I’m back. I was thinking, well, no one ever listens to me regularly anyway so it doesn’t really matter that I did not show up to this job for a week. I did have regular appropriate flashes of guilt whenever I thought about my blog. Then, I thought I should apologize for having been away for so long. Then, I checked my comments and someone said they looked forward to reading me every day. That was a surprise, that felt good. So, I am sorry for not being consistent and I will do better.
What has been happening is, I am very busy in an extremely progressive real world way to which I’m not accustomed. I used to live a totally reactive life, simply reacting to the people and situations encroaching upon me and trying to make a living. I developed more work than I could handle and had to acquired some help, in the form of a very nice man, who does an excellent job for me. I am entirely unaccustomed to having any kind of help or support. I’m surprised at how encouraging and confidence building it is to know I’m not struggling all alone.
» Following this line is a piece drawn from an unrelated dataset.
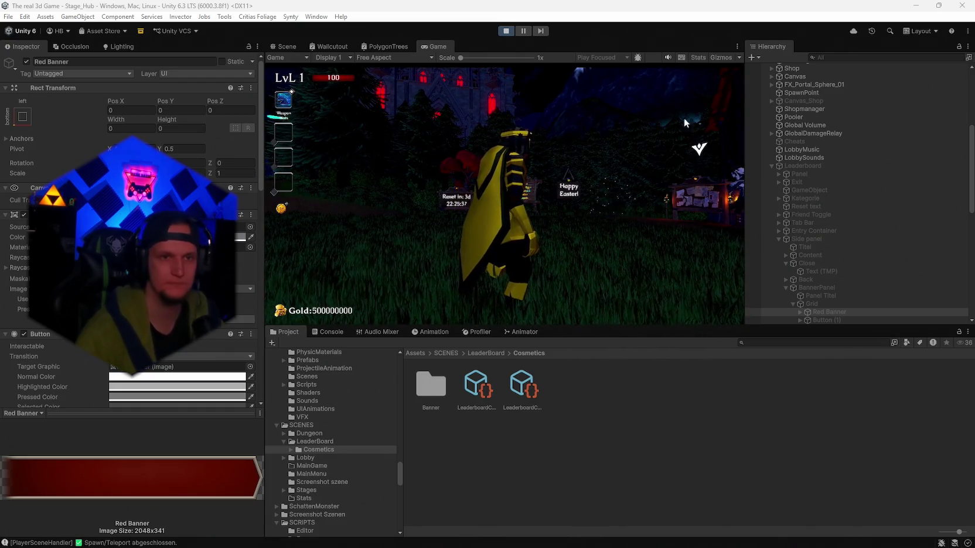
click(508, 31)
Amazingly, step-by-step I became qualified to buy a big house, so I have been very busy looking for that house and my timing seems to be incredibly good. Interest rates are way down, prices are very depressed and the bank likes ME!
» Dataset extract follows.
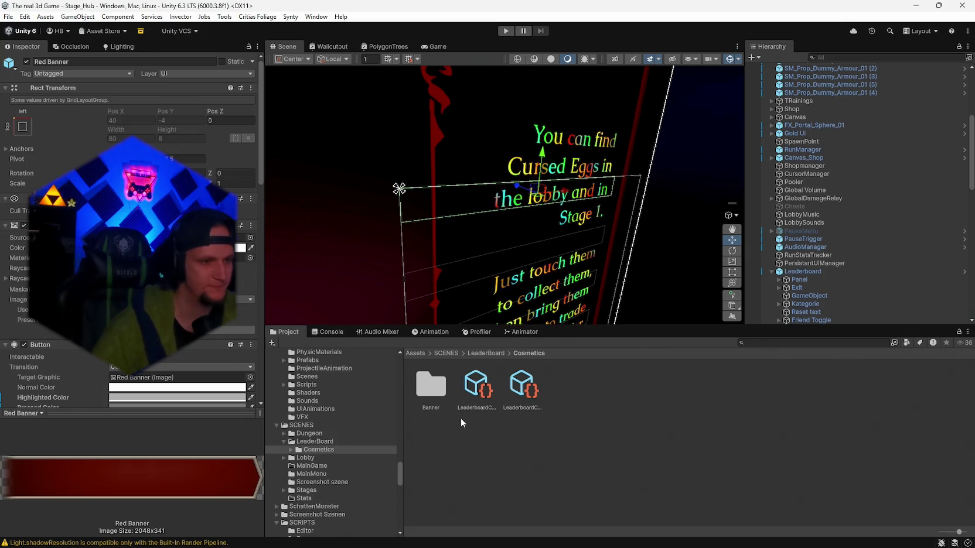
Step: Check the banner_red entry in the Leaderboard Cosmetic Library asset
scroll(128, 263, down, 5)
scroll(129, 234, down, 5)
The first offer I made, last week, was turned down. Tomorrow I will know about offer number two. This is exciting and fun. My Queen of anhedonia crown could be in danger, unless my meds don’t arrive in the mail soon. I’m also currently teaching two classes for NAMI and just had a yearly State inspection for my business. At other times, under similar stressors I have been a total wreck! Something is definitely working!
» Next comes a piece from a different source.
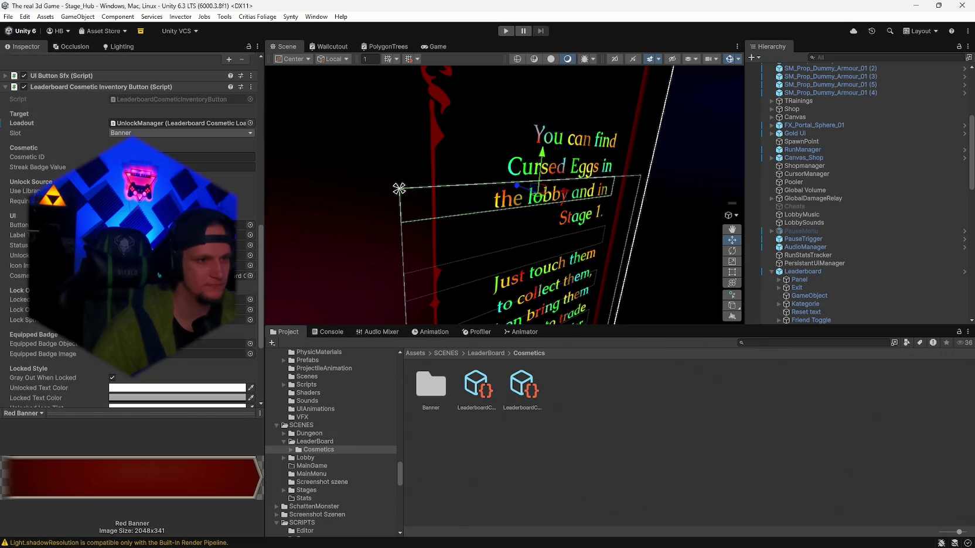
scroll(878, 282, down, 5)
More about my online medication experience. The first order I put in it didn’t go through because the bank thought it might be a fraudulent sale, and did not send money. It took two days to get the information that the sale had not been completed, so I tried again. Now, “it’s in the mail.” As soon as this batch arrives I will be ordering the next backup batch to make sure I don’t get in this position again.
Aside from having help both in the form of an employee and an excellent peer support group, here is a list of the combinations that may be working for me. Metformin of 500 mg a day (brain protective), Lithium Carbonate 750 mg a day (prevents the manic/hypomanic phase of bipolar disorder), Selegiline 30 mg a day (antidepressant, brain protective), BuSpar 20 mg a day (anti-anxiety), Chlorphenamine maleate 12 mg a day. (“ In addition to being an H-1 histamine receptor antagonist, chlorpheniramine has been shown to work as a serotonin-norepinephrine reuptake inhibitor or SNRI. [1] A similar antihistamine, brompheniramine, led to the discovery of the SSRI zimelidine. Limited clinical evidence shows that it is comparable to several antidepressant medications in its ability to inhibit the reuptake of serotonin and also norepinephrine (noradrenaline).[2] However, extensive clinical trials of its psychiatric properties in humans have not been conducted. It inhibits serotonin reuptake less than norepinephrine reuptake, [3] however the literature is not consistent in this respect (compare Hellbom (2005) with Domino (1999)). From Wikipedia, the free encyclopedia”) It’s WAY cheaper than PRISTIQUE!! I also take Vitamin D 5000 iu (brain food), Melatonin 9 mg (for sleep), Valerian Root 1350 mg (for sleep), fish oil EPA/Omega 3, 4100 mg a day (10 caps, brain food). Some of you may have read, “Help My H. P. A. Axis has Crashed”, which I wrote a couple weeks ago. I believe it and I’m taking the rehabilitation of the very seriously. I just got my Adrenal 80 mg (whole desiccated glandular concentrate) , which I will be taking two of a day and my Porcine Thyroid 130 mg , which I will also be taking two of per day. Then there is the Emotional Freedom and Healing practitioner I saw last month, my success at exercising, intermittently (swimming laps) and my aromatherapy, a mixture of rosemary and lavender oils, which may well be contributing to my current, vastly improved level of comfort. Knock on wood. Cross my fingers…
DISCLAIMER : This is what I do. I do not recommend that anyone else do it or encourage anyone else to do what I do. I am an experiment. You are welcome to watch.
Got’ta go. I told the guys we would go get ice cream at seven.